The music-box-type sounds in Mockingbird – bells, harps, single note flutes – suggested a child’s world. For composer Elmer Bernstein it wasn’t easily arrived at: ‘. . . it took me weeks and weeks,’ he confessed. ‘After the longest period of time, it came to me that what was going on here were a series of real-world adult problems seen through the eyes of children.’
Of the many distinguished aspects of Mockingbird, one of the most remarkable is the acting of its children. Mary Badham, who plays the role of Scout Finch, has a comradeship with a neigh borhood chum, played by John Megna (based on Harper Lee’s childhood friend Truman Capote), that is as believable as a backyard fence. She and Philip Alford, who plays her older brother Jem, were amateurs from Birmingham, Alabama, chosen from some 2,000 applicants in seven Southern States.

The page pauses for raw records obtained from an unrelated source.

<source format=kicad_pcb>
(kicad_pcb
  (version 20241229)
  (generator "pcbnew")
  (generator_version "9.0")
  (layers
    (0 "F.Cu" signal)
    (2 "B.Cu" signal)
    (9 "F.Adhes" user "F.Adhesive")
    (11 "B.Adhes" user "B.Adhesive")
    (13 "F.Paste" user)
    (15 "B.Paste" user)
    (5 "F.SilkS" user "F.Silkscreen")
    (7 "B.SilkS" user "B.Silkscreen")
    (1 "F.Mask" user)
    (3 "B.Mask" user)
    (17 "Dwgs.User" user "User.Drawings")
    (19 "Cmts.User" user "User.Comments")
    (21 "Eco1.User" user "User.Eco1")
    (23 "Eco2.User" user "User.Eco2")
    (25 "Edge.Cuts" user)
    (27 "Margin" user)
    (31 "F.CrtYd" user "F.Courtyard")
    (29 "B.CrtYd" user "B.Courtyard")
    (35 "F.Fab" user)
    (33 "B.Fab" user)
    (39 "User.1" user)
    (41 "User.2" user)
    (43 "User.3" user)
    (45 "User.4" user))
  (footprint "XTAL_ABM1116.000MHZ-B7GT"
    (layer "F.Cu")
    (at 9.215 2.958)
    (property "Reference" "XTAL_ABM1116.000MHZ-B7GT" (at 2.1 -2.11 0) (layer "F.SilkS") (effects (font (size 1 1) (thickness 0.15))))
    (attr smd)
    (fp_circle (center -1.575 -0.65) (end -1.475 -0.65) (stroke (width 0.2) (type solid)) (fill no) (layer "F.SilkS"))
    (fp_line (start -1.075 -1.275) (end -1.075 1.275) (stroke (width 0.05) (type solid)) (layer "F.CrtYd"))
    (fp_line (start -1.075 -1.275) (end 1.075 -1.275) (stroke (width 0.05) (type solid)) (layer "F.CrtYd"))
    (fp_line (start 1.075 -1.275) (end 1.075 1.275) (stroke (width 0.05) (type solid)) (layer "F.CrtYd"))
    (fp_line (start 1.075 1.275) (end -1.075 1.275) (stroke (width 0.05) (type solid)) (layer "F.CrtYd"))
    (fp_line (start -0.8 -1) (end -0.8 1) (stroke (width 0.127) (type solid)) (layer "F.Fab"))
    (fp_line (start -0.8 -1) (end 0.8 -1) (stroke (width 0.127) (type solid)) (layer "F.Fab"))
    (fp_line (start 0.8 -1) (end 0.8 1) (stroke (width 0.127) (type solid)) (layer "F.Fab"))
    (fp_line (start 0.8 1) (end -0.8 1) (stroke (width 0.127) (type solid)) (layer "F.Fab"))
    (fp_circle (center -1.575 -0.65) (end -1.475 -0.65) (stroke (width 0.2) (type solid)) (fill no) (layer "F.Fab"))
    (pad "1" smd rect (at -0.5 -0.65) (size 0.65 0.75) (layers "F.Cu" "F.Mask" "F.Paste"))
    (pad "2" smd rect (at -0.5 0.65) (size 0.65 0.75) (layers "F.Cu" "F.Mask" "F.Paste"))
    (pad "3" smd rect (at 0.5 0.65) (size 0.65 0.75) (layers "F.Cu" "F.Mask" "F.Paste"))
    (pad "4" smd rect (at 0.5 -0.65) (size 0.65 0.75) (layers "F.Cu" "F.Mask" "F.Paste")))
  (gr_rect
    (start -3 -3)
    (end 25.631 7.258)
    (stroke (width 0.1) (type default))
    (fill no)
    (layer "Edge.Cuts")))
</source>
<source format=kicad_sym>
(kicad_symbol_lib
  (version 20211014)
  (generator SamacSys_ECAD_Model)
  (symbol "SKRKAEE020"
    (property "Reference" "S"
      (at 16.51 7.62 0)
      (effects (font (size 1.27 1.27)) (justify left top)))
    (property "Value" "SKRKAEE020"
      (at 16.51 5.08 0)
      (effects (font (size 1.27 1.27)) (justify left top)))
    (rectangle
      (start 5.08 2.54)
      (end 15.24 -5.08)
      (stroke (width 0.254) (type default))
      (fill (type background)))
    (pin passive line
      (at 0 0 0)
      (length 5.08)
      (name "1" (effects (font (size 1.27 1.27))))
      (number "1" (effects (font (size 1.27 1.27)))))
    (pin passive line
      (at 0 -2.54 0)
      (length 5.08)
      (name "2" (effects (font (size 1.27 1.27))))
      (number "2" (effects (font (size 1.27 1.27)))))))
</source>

Encouraging these youngsters to play games and make-believe and initially keeping the camera at a distance, Mulligan gradually reduced their self-consciousness while retaining their authentic characterization. After running through a disturbing scene, Mary Badham cuddled up to Greg for comfort. Off camera, he was her foster father in Hollywood, and on weekends she came up to play with his own children in Brentwood.
Greg moved through the film with astonishing ease. ‘I just put everything I had into it – all my feelings and everything I’ve learned in 46 years of living, about family life and fathers and children. And my feelings about racial justice and equality and opportunity.’
He had finally found his quintessential role. ‘It was relatively easy to do because I had emotional involvement, and when you have that . . . Well, I read not long ago an interview with Henry Fonda, and he talked about Mr. Roberts, and he said that every night it was such a joy to play, and that they were on a kind of emotional wave that carried them through, and the thing took off every single night with a different audience.’
One can’
t ignore the role discipline and training played in Greg’s performance. The voice, the body, timing and movement were the result of techniques developed over the years. According to Greg: ‘. . . every single facial expression, every movement of the body, even to the crooking of my little finger, was a total effort to bring Atticus Finch to life. Every move and every voice inflection were the result of hours of trial and error, of use and discarding.’
The courtroom scene is the high point of the movie. Ordered by their father to stay home on the day of the trial, Finch’s children go secretly to the courtroom, determined not to ‘miss the most excitin’ thing that ever happened in this town.’
‘The thing that I remember most,’ recalled Greg, ‘was when I was questioning the accused man, Brock Peters, on the witness stand. It was a very dramatic scene, and all of a sudden Brock started crying. I was so moved that I myself starting choking up. I had to stop myself. We couldn’t have both the defendant and the lawyer blubbering all over the courtroom.’
As the trial develops, lawyer Finch reveals that the accuser, a lonely, backcountry girl, actually made a sexual pass at the accused. Discovered on the spot, she was beaten by her father, who then cynically pinned the ‘unspeakable crime’ on Tom Robinson.
The truth doesn’t matter to the jury: the accused is pronounced guilty. But not before some of the most eloquent words ever uttered in film for the basic rights of Negroes are said by Finch in defense of ‘this quiet, respectable Negro who has had to put his word against two white people.’
One of the most affecting moments is that in which, following the verdict, the Negroes sitting in the balcony rise to their feet in respect for Atticus, who is leaving the courtroom. The Finch children are up there with them, having been smuggled in. Old Reverend Sykes whispers to Scout: ‘Stand up. Your father’s passin’.’